> _Source text_:

##############################

Backend

For the backend we are going to use FastAPI+Celery+PyTorch and it'll be hosted by AWS Lambda, one sure issue in this is that AWS Lambda has a limit of 500MB uncompressed requirements file, so we are goint to use EFS (Amazon Elastic File System) that gives 5GB in free tier to host our dependencies, so in theory we'll be able to install PyTorch 1.7.0 latest, and all the good dependencies needed, and this can be shared among any Lambda that requires it.

Another benefit of this is that the remaining 500MB can be used to temporarily store the models, which will be sent to the user over the socket connection, if it doesn't work we might need to use S3 buckets.

[28-12-20]

I need to setup EFS, and then connect that EFS storage to an EC2 instance, then install all the dependencies, and copy them to the EFS, now i can simply mount this EFS on lambda and set the PYTHON environment to point to /mnt/efs/lib/python3.8/site-packages and lambda will pickup everything!

##############################

[Collected data entries]

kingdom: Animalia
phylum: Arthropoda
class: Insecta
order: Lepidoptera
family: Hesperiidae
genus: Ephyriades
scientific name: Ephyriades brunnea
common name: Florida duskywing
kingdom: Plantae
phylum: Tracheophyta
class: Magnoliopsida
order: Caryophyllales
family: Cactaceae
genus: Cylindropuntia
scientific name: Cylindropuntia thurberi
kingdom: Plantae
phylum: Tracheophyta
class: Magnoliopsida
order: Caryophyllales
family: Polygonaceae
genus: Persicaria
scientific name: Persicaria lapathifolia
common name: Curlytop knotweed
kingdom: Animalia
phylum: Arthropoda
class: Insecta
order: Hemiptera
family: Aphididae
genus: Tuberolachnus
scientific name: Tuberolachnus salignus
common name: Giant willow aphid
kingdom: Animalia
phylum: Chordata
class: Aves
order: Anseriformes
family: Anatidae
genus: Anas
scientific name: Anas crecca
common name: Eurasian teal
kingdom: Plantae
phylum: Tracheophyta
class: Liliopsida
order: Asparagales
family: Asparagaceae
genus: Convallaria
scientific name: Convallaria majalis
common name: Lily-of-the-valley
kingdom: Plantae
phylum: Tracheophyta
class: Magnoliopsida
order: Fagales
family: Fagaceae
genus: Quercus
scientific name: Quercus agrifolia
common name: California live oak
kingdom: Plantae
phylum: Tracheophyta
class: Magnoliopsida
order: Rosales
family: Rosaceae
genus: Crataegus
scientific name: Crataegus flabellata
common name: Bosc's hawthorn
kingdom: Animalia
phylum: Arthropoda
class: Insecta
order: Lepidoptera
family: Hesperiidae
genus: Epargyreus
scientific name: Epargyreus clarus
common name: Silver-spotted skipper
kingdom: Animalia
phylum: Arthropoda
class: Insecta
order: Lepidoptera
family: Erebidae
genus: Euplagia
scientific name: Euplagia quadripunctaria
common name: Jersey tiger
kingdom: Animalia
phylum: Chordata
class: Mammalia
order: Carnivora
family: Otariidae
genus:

##############################

> _Short task 1_:
In the backend setup notes, how much storage does EFS provide in the free tier?
> _Short task 2_:
Extend the backend setup notes, picking up right after their final sentence.

> _Final result 1_:
5GB

> _Final result 2_:
or well, that's the plan atleast
https://stackoverflow.com/questions/62935465/how-to-install-large-dependencies-on-aws-efs-via-serverless-framework
https://lumigo.io/blog/unlocking-more-serverless-use-cases-with-efs-and-lambda/
This is really nice !: https://aws.amazon.com/blogs/aws/new-a-shared-file-system-for-your-lambda-functions/
This too: https://aws.amazon.com/blogs/compute/building-deep-learning-inference-with-aws-lambda-and-amazon-efs/
Use the lambci/lambda and create the python dependencies, then transfer then over to an EC2 instance attached with the EFS storage via SCP.

[10-01-21]

What i had planned worked !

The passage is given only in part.